Birkin’s interest in humanitarian issues preceded Japan, and she had worked for years with Amnesty International on various topics including immigrant welfare and Aids in countries like Bosnia and Rwanda. And she’s been a vocal proponent of Palestinian rights, including making a documentary on Palestinian actor/director George Ibrahim.
“I sang Arabesque in Ramallah and Gaza seven years ago before playing in Tel Aviv, the last time I visited Israel, and Djamel, my violinist and artistic orchestrator of Serge’s works, was delighted to play to a Jewish audience as well,” said Birkin.
“This time, it’s more difficult due to scheduling – we have to separate the two dates and go back to Palestine a month later. So be it, I’ll get boycotted whatever I do, so what to do? Forget both? I could, but I don’t want to. I think I can come to Israel with ‘Serge via Japan’ and still stick up for ‘Palestine’s existence.’
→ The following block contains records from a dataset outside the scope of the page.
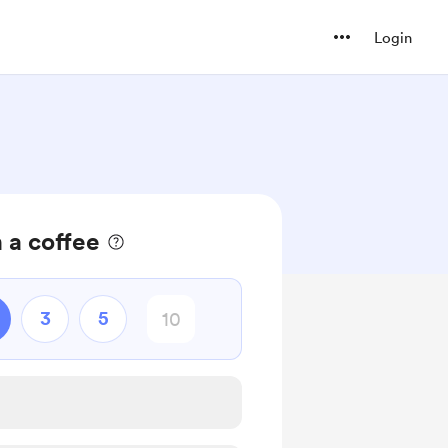
Login
 a coffee
3
5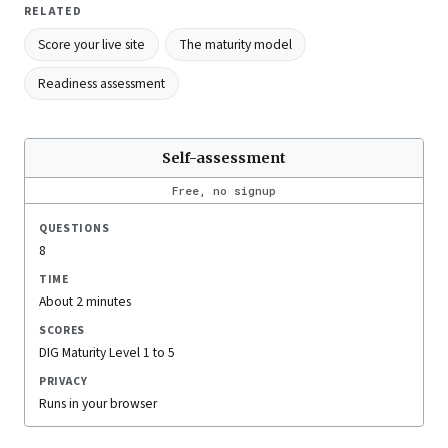
RELATED
Score your live site
The maturity model
Readiness assessment
Self-assessment
Free, no signup
QUESTIONS
8
TIME
About 2 minutes
SCORES
DIG Maturity Level 1 to 5
PRIVACY
Runs in your browser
“It’s normal that people in both countries will feel: ‘well, she’s naïve, she doesn’t live here, who’s she to have an opinion?’ I hope my Japanese musicians will understand the complexities and not be wounded by comments that are made. But they’re wise, and I hope people will see their great talent... and that Gainsbourg’s beautiful songs will rise above all.”